Perrin staccò dalla cintura il martello e colpì la porta. «Faile dev’essere qui» disse. Con un colpo secco fracassò il catenaccio. Con un calcio spalancò la porta.
Nella stanza c’era soltanto un lungo blocco di pietra al centro del pavimento. Faile giaceva su quel blocco, come addormentata, i capelli neri allargati a ventaglio, il corpo così avvolto in catene che Perrin impiegò un attimo a capire che la donna era nuda. Ogni catena era fissata alla pietra mediante un grosso anello.
Perrin quasi non si accorse d’essere entrato nella stanza, finché non toccò il viso di Faile, seguendone col dito il contorno dello zigomo.
Lei aprì gli occhi e gli sorrise. «Continuavo a sognare che saresti venuto, fabbro.»
«Ti libero in un momento, Faile.» Alzò il martello e fracassò un anello come se fosse di legno.
«Ne ero sicura. Perrin.»
Mentre il nome svaniva, anche Faile svanì. Con rumore di ferraglia le catene ricaddero sulla pietra dove lei era distesa.
«No!» gridò Perrin. «L’ho trovata!»
«Il sogno non è come il mondo di carne, Giovane Toro. Qui la stessa caccia può avere molte conclusioni.»
Perrin non si girò a guardare Hopper. Aveva snudato i denti in un ringhio. Alzò di nuovo il martello, lo calò con tutte le sue forze sulle catene che avevano imprigionato Faile. Il blocco si crepò in due; la Pietra stessa rintoccò come campana.
«Allora andrò di nuovo a caccia» ringhiò Perrin.
Martello in mano, uscì dalla stanza, con Hopper a fianco. La Pietra era un luogo di uomini: e gli uomini, lo sapeva, sono cacciatori più crudeli perfino dei lupi.
Da qualche parte, più in alto, i gong d’allarme mandarono sonori rintocchi lungo il corridoio, senza soffocare del tutto il clangore di metallo contro metallo e le grida di uomini che combattevano non molto lontano. Aiel e Difensori, sospettò Mat.
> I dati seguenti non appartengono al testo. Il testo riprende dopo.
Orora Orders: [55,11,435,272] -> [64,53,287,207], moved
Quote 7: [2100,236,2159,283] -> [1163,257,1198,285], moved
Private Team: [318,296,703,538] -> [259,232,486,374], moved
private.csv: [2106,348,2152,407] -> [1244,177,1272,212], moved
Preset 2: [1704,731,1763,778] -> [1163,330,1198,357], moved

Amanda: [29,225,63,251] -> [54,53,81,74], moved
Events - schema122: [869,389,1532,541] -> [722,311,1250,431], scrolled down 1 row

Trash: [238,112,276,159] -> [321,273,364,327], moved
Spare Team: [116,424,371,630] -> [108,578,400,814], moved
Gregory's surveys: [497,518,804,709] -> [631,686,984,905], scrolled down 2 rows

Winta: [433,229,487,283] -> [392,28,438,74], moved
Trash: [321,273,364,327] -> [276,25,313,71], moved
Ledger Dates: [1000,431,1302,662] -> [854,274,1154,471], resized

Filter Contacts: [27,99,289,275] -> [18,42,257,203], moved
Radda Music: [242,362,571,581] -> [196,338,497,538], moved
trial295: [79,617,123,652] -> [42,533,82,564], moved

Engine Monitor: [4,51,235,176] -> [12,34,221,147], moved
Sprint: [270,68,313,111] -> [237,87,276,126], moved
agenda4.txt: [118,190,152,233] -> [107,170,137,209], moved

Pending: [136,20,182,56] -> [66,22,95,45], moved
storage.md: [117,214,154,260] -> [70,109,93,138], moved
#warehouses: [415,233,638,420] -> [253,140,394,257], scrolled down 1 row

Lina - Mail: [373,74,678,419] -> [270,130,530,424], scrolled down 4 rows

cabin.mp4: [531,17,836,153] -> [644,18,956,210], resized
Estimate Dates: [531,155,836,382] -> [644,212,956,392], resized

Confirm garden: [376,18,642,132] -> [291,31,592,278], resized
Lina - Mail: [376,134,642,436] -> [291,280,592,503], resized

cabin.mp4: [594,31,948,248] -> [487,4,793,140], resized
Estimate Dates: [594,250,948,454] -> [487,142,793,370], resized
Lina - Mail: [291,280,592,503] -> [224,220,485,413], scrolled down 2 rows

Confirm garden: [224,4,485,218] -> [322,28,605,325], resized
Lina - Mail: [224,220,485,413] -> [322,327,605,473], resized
Alti portalampade d’oro, ciascuno con quattro lanterne, fiancheggiavano il corridoio e arazzi di seta con scene di guerra erano appesi alle levigate pareti di pietra. Per terra c’erano tappeti di seta, rosso scuro su blu scuro, col disegno del labirinto tairenese. Una volta tanto, Mat era troppo preso per dare un prezzo a ogni arredo.
"Questo maledetto è abile” pensò, deviando una puntonata di spada; ma fu costretto a cambiare in parata il colpo che con l’altra estremità del bastone voleva indirizzare contro la testa dell’avversario. “Non sarà uno di quei maledetti Sommi Signori?" Riuscì quasi a centrarlo al ginocchio, ma l’uomo balzò indietro e alzò in posizione di guardia la spada a lama dritta.